- One of the big problems holding back wind energy is that turbine blades must be transported by road, which limits how big they can get.
- GE designed a new blade called Cypress that can be moved in two parts, which could lead to bigger and more powerful wind turbines.
Just north of Amsterdam, one of the world’s biggest—and most important—wind turbines has just switched on. It is a demonstration of a new type of blade developed by General Electric called Cypress, whose clever design could lead to bigger and more efficient turbines.
As wind power becomes more commonplace, governments and utilities are increasingly demanding more power, which equates to bigger turbines and turbine blades. The largest blades in operation right now are nearly 300 feet long.
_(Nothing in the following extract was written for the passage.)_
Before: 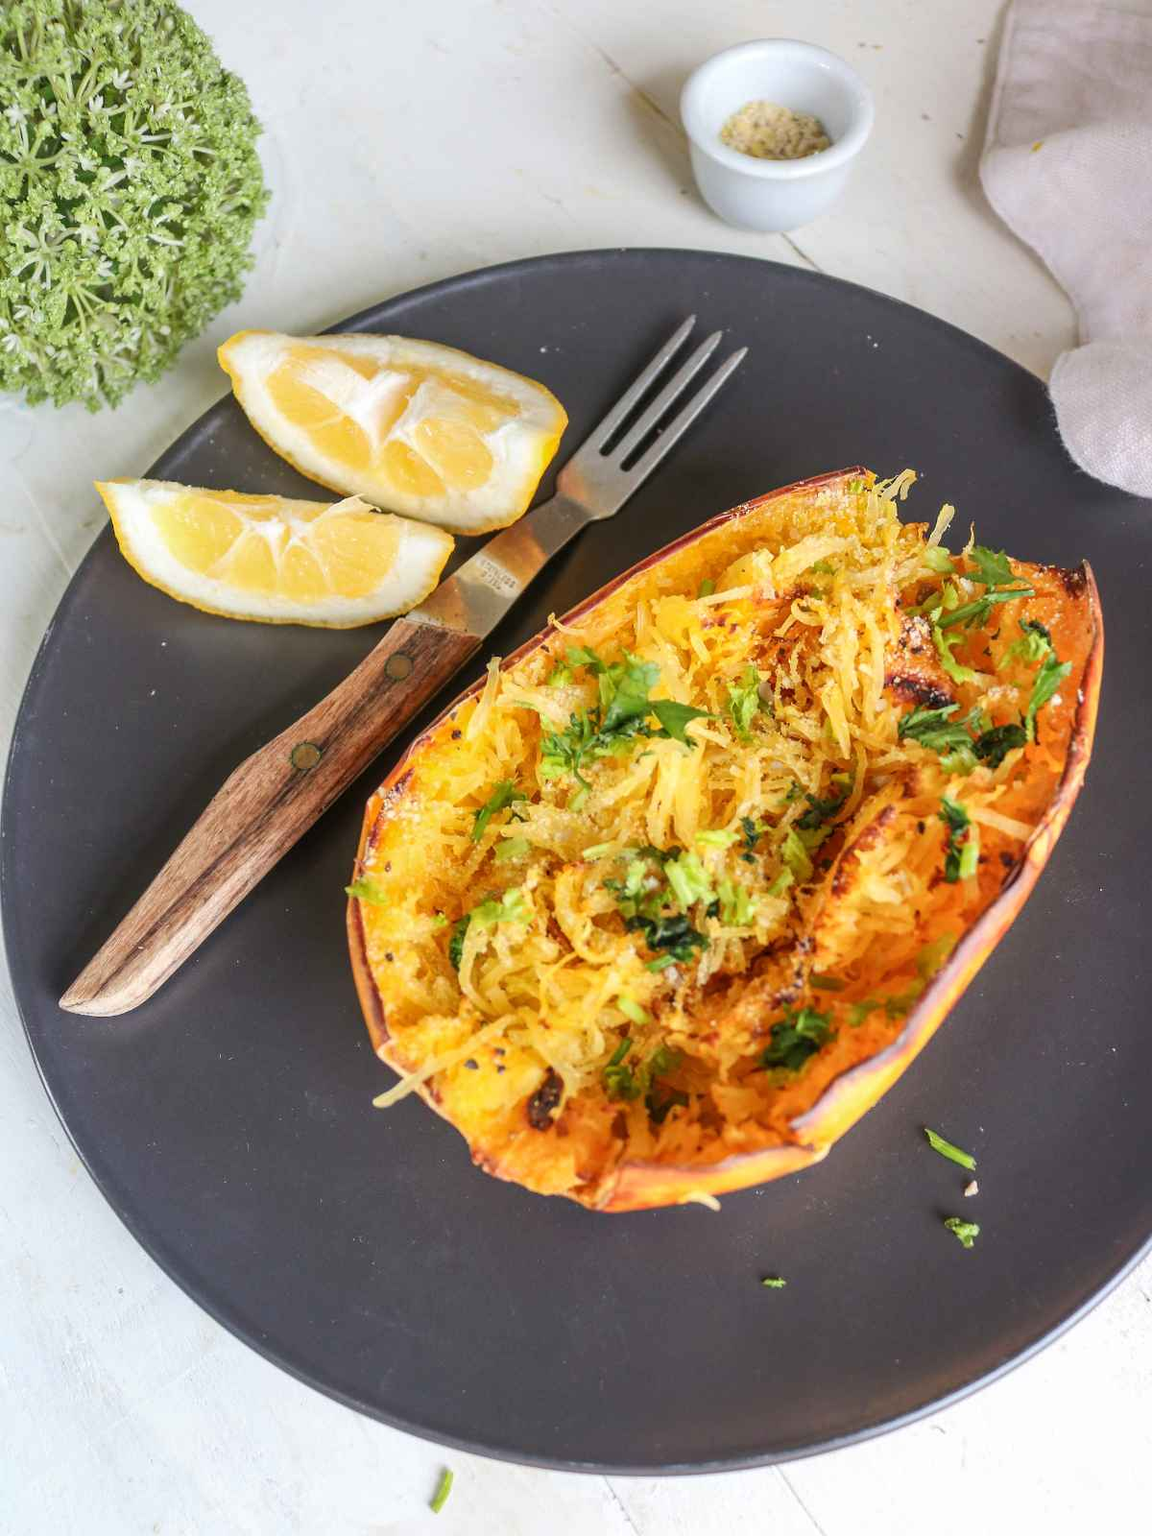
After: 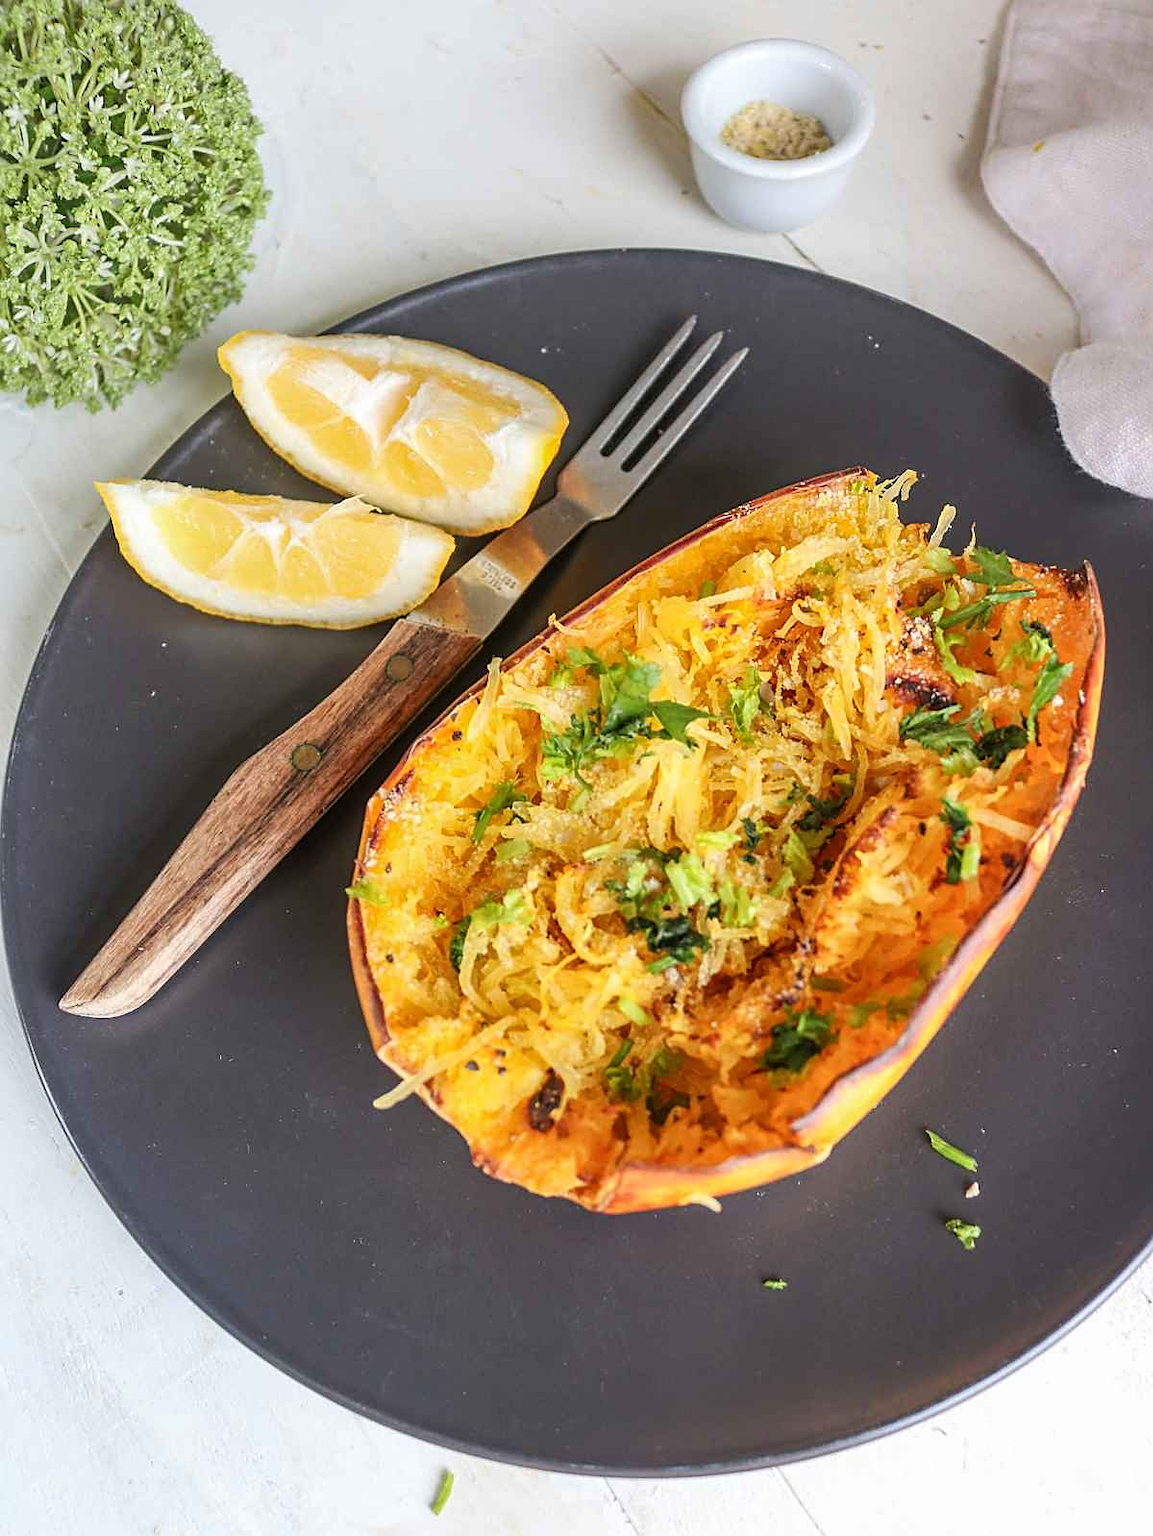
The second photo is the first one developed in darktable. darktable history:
crop: bottom 0.063%
sharpen: on, module defaults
The problem for wind turbine manufacturers like GE is that, in their current iteration, that’s about as big as turbines can ever get.
That’s because all these turbine blades have to be made in a factory somewhere and then transported to the construction site. For most of that journey, those turbine blades are sitting on the backs of trucks as they navigate both highways and local roads to reach their destination. A 300-foot blade will understandably create several problems at certain points along those routes, especially when sharp corners are involved.
Moving long turbine blades is such a logistical nightmare that the companies involved sometimes resort to building new roads for the sole purpose of moving blades. Ultimately, such issues put a soft upper limit on how big wind turbine blades can get, which in turn limits how much electricity governments and utilities can produce with wind power.
One potential solution is GE’s new Cypress turbine blades. Cypress blades are made in two separate pieces for transport, allowing the company to build blades much larger than they otherwise could.
Currently, the prototype turbine in the Netherlands generates a modest 5.3 megawatts of electricity. That’s enough to power around 5,000 homes. But in the future, turbines built with Cypress blades could produce substantially more. Perhaps more importantly, Cypress turbines can be built in more remote regions that wouldn’t be practical for conventional turbines. The result here is more turbines if not necessarily larger ones.\
According to GE, the first order for a Cypress turbine has already been placed, and the company is expecting more soon.